See here for why this formula is used. http://mathtrain.jp/leastsquarematrix

Also, $X ^ {-1}$ is called the inverse matrix of $X$, refer to here. http://mathtrain.jp/inversematrix

Put the dataset in this formula to find $\ theta$, and put it in $\ theta_ {0}, \ theta_ {1}, \ cdots, \ theta_ {n}$ of $h (\ theta)$ to minimize it. The function expression (model function) by the square method is completed.

# I wrote it in Python

I wrote this least squares method in Python. You'll be asked for $\ theta$ in just one line! !!

First is the dataset. Random numbers are added to the function $y = 3 + 2 \ cos (x) + \ frac {1} {2} x$ to generate an error.

#### linalg_lstsq.py


x = arange(-3, 10, 0.1)
y = 3 + 2 * np.cos(x) + (1/2) * x + np.random.normal(0.0, 1.0, len(x))

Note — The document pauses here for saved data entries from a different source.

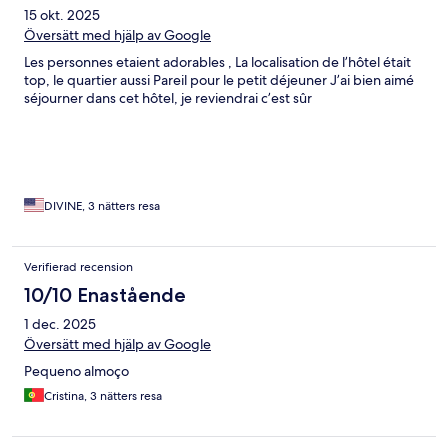
15 okt. 2025
Översätt med hjälp av Google
Les personnes etaient adorables , La localisation de l’hôtel était
top, le quartier aussi Pareil pour le petit déjeuner J’ai bien aimé
séjourner dans cet hôtel, je reviendrai c’est sûr
DIVINE, 3 nätters resa
Verifierad recension
10/10 Enastående
1 dec. 2025
Översätt med hjälp av Google
Pequeno almoço
Cristina, 3 nätters resa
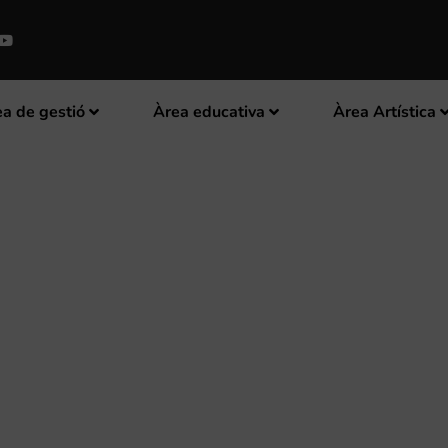
a de gestió
Àrea educativa
Àrea Artística
ISC-LLIBRE DE LA COL·LECCIÓ 
AT VALENCIANA” AQUEST DISSA
MV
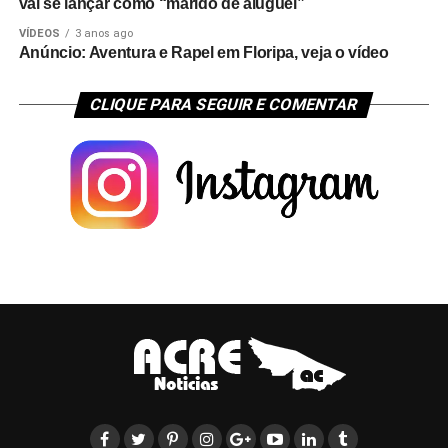
vai se lançar como “marido de aluguel”
VÍDEOS
3 anos ago
Anúncio: Aventura e Rapel em Floripa, veja o vídeo
CLIQUE PARA SEGUIR E COMENTAR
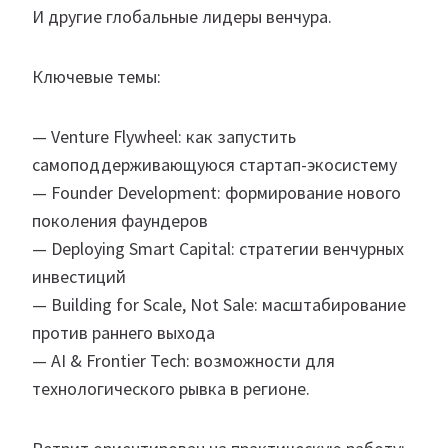
И другие глобальные лидеры венчура.
Ключевые темы:
— Venture Flywheel: как запустить
самоподдерживающуюся стартап-экосистему
— Founder Development: формирование нового
поколения фаундеров
— Deploying Smart Capital: стратегии венчурных
инвестиций
— Building for Scale, Not Sale: масштабирование
против раннего выхода
— AI & Frontier Tech: возможности для
технологического рывка в регионе.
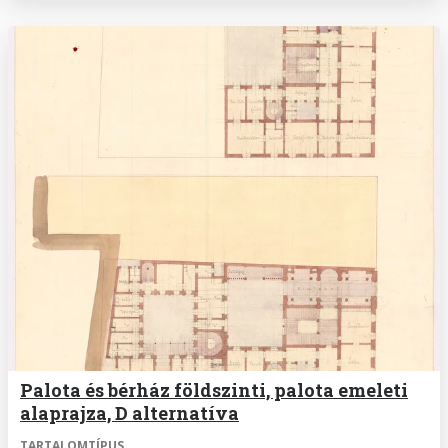
Palota és bérház földszinti, palota emeleti
alaprajza, D alternatíva
TARTALOMTÍPUS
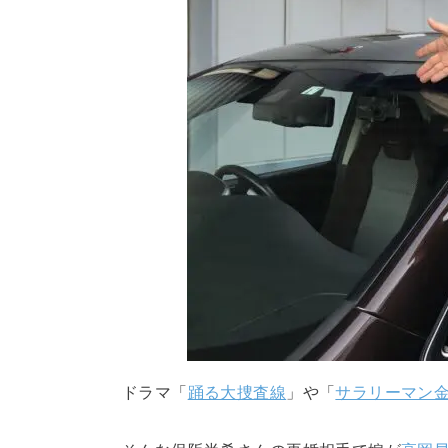
ドラマ「
踊る大捜査線
」や「
サラリーマン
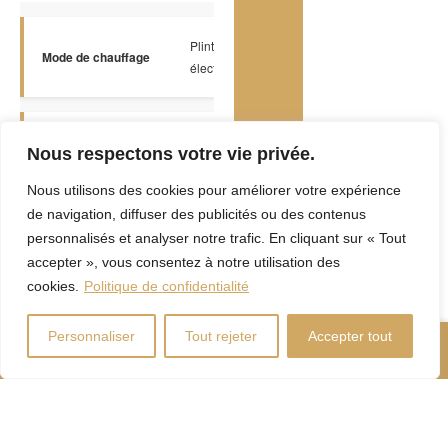
Plinthes
Mode de chauffage
électriques
Énergie pour le
Électricité
Nous respectons votre vie privée.
chauffage
Nous utilisons des cookies pour améliorer votre expérience
de navigation, diffuser des publicités ou des contenus
Équipement
Thermopompe
personnalisés et analyser notre trafic. En cliquant sur « Tout
disponible
murale
accepter », vous consentez à notre utilisation des
cookies.
Politique de confidentialité
Approvisionnement
Personnaliser
Tout rejeter
Accepter tout
Municipalité
en eau
Nous Appeler
Contactez-Nous
Système d'égouts
Municipal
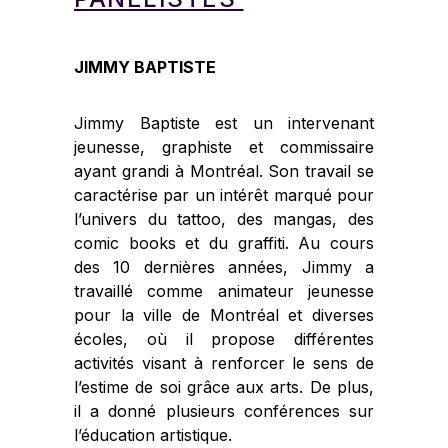
JIMMY BAPTISTE
Jimmy Baptiste est un intervenant
jeunesse, graphiste et commissaire
ayant grandi à Montréal. Son travail se
caractérise par un intérêt marqué pour
l’univers du tattoo, des mangas, des
comic books et du graffiti. Au cours
des 10 dernières années, Jimmy a
travaillé comme animateur jeunesse
pour la ville de Montréal et diverses
écoles, où il propose différentes
activités visant à renforcer le sens de
l’estime de soi grâce aux arts. De plus,
il a donné plusieurs conférences sur
l’éducation artistique.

In the general formula, $x_ {1}$ is $\ cos (x)$ and $x_ {2}$ is $x$. If the coefficients to be calculated can be calculated so that $\ theta_ {0}$ is $3$, $\ theta_ {1}$ is $2$, and $\ theta_ {2}$ is $\ frac {1} {2}$. It's OK.

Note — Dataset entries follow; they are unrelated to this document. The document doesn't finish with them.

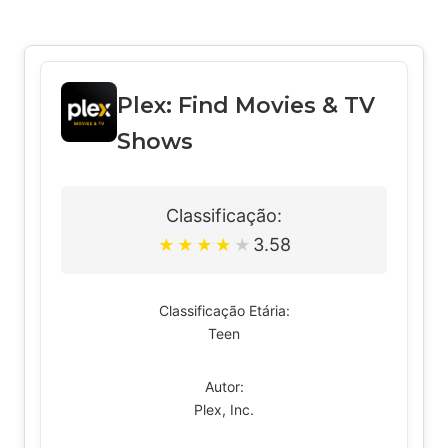
Plex: Find Movies & TV
Shows
Classificação:
3.58
★
★
★
★
★
Classificação Etária:
Teen
Autor:
Plex, Inc.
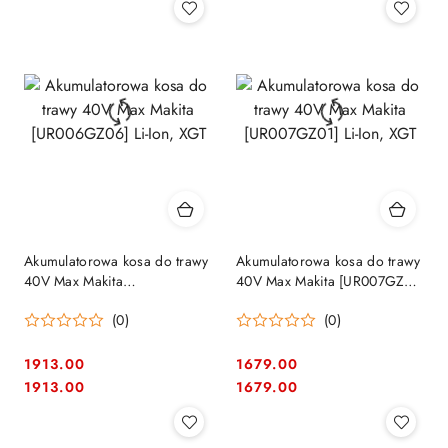
Akumulatorowa kosa do trawy
Akumulatorowa kosa do trawy
40V Max Makita
40V Max Makita [UR007GZ01]
[UR006GZ06] Li-Ion, XGT
Li-Ion, XGT
(0)
(0)
1913.00
1679.00
Cena:
Cena:
Cena:
Cena:
1913.00
1679.00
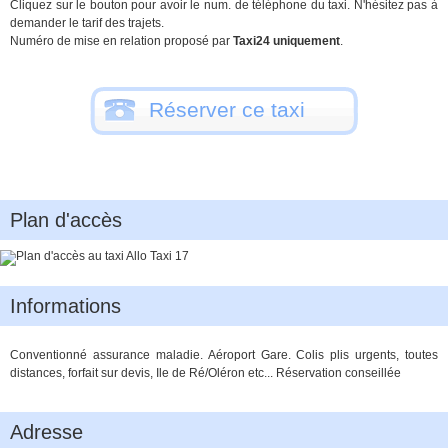
Cliquez sur le bouton pour avoir le num. de téléphone du taxi. N'hésitez pas à
demander le tarif des trajets.
Numéro de mise en relation proposé par
Taxi24 uniquement
.
Réserver ce taxi
Plan d'accès
Informations
Conventionné assurance maladie. Aéroport Gare. Colis plis urgents, toutes
distances, forfait sur devis, Ile de Ré/Oléron etc... Réservation conseillée
Adresse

Create a matrix $X$ with all the datasets.

#### linalg_lstsq.py


n = 3
X = np.zeros((len(x), n), float)
X[:,0] = 1
X[:,1] = np.cos(x)
X[:,2] = x


The expression for $\ theta$ is this one line using linalg.lstsq in the Numpy library.

#### linalg_lstsq.py


(theta, residuals, rank, s) = linalg.lstsq(X, y)

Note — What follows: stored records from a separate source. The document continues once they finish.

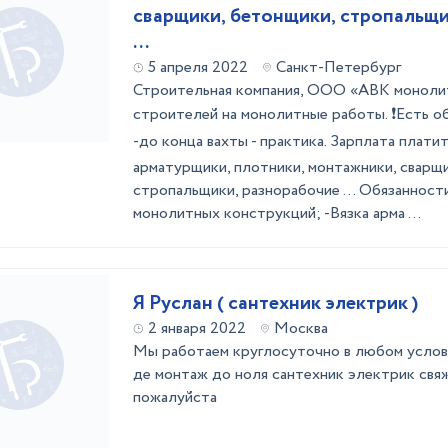
сварщики, бетонщики, стропальщи
...
5 апреля 2022
Санкт-Петербург
Строительная компания, ООО «АВК моноли
строителей на монолитные работы. ❗Есть об
-до конца вахты - практика. Зарплата плати
арматурщики, плотники, монтажники, сварщ
стропальщики, разнорабочие ... Обязанност
монолитных конструкций; -Вязка арма ...
Я Руслан ( сантехник электрик )
2 января 2022
Москва
Мы работаем круглосуточно в любом услов
де монтаж до ноля сантехник электрик свя
пожалуйста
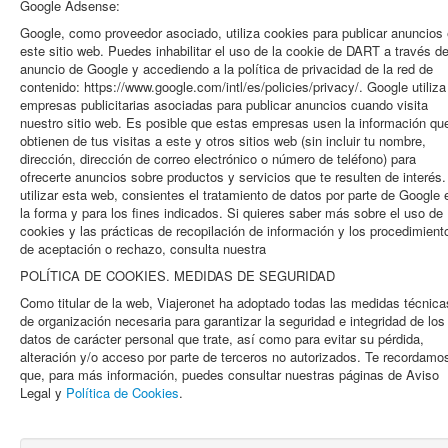
Google Adsense:
Google, como proveedor asociado, utiliza cookies para publicar anuncios
este sitio web. Puedes inhabilitar el uso de la cookie de DART a través de
anuncio de Google y accediendo a la política de privacidad de la red de
contenido: https://www.google.com/intl/es/policies/privacy/. Google utiliza
empresas publicitarias asociadas para publicar anuncios cuando visita
nuestro sitio web. Es posible que estas empresas usen la información qu
obtienen de tus visitas a este y otros sitios web (sin incluir tu nombre,
dirección, dirección de correo electrónico o número de teléfono) para
ofrecerte anuncios sobre productos y servicios que te resulten de interés.
utilizar esta web, consientes el tratamiento de datos por parte de Google 
la forma y para los fines indicados. Si quieres saber más sobre el uso de
cookies y las prácticas de recopilación de información y los procedimient
de aceptación o rechazo, consulta nuestra
POLÍTICA DE COOKIES. MEDIDAS DE SEGURIDAD
Como titular de la web, Viajeronet ha adoptado todas las medidas técnica
de organización necesaria para garantizar la seguridad e integridad de los
datos de carácter personal que trate, así como para evitar su pérdida,
alteración y/o acceso por parte de terceros no autorizados. Te recordamo
que, para más información, puedes consultar nuestras páginas de Aviso
Legal y
Política de Cookies
.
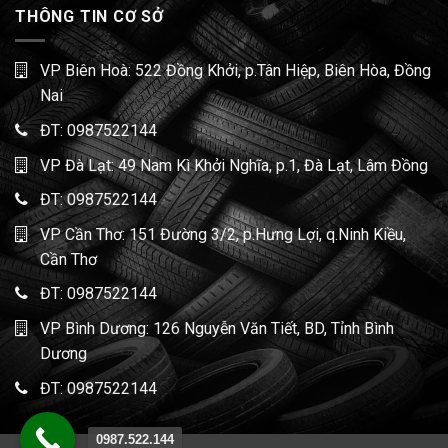
THÔNG TIN CƠ SỞ
VP Biên Hoà: 522 Đồng Khởi, p.Tân Hiệp, Biên Hòa, Đồng
Nai
ĐT:
0987522144
VP Đà Lạt: 49 Nam Kì Khởi Nghĩa, p.1, Đà Lạt, Lâm Đồng
ĐT:
0987522144
VP Cần Thơ: 151 Đường 3/2, p.Hưng Lợi, q.Ninh Kiều,
Cần Thơ
ĐT:
0987522144
VP Bình Dương: 126 Nguyễn Văn Tiết, BD, Tỉnh Bình
Dương
ĐT:
0987522144
0987.522.144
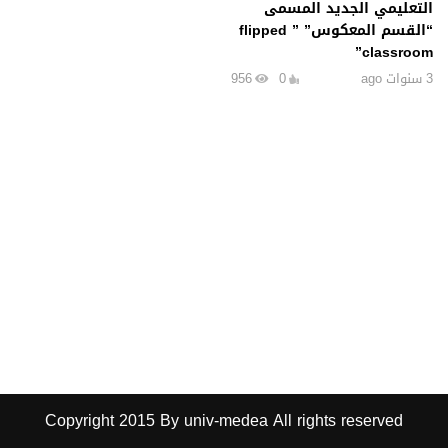
التعليمي الجديد المسمى
“القسم المعكوس” ” flipped
classroom”
3 سنوات ago
0
956
Copyright 2015 By univ-medea All rights reserved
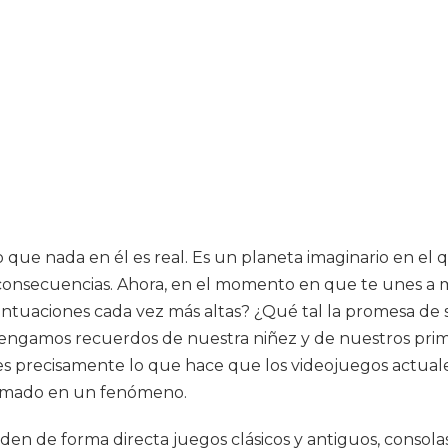
que nada en él es real. Es un planeta imaginario en el q
n consecuencias. Ahora, en el momento en que te unes a 
untuaciones cada vez más altas? ¿Qué tal la promesa de 
ngamos recuerdos de nuestra niñez y de nuestros prime
 es precisamente lo que hace que los videojuegos actuale
formado en un fenómeno.
en de forma directa juegos clásicos y antiguos, consolas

https://docs.scipy.org/doc/numpy/reference/generated/numpy.linalg.lstsq.html

As a result, it became like this.

#### linalg_lstsq.py


import numpy as np
import matplotlib.pyplot as plt

# data-set
x = np.arange(-3, 10, 0.1)
y = 3 + 2 * np.cos(x) + (1/2) * x + np.random.normal(0.0, 1.0, len(x))

n = 3
X = np.zeros((len(x), n), float)
X[:,0] = 1
X[:,1] = np.cos(x)
X[:,2] = x

# Least square method
(theta, residuals, rank, s) = np.linalg.lstsq(X, y)

# data-set plot
plt.plot(x, y, 'b.')
# h(theta) plot
plt.plot(x, theta[0] + theta[1] * X[:,1] + theta[2] * X[:,2], 'r-')

plt.title("linalg.lstsq")
plt.xlabel("X-axis")
plt.ylabel("Y-axis")

plt.show()

print('θ[0]: %s' % theta[0])
print('θ[1]: %s' % theta[1])
print('θ[2]: %s' % theta[2])


I was able to get a fairly close value, and even if you look at the graph, it fits! !!

# end

Since I have just started studying machine learning, I am learning the standard algorithms and ideas. I can't write anything brand new, but I hope it helps someone.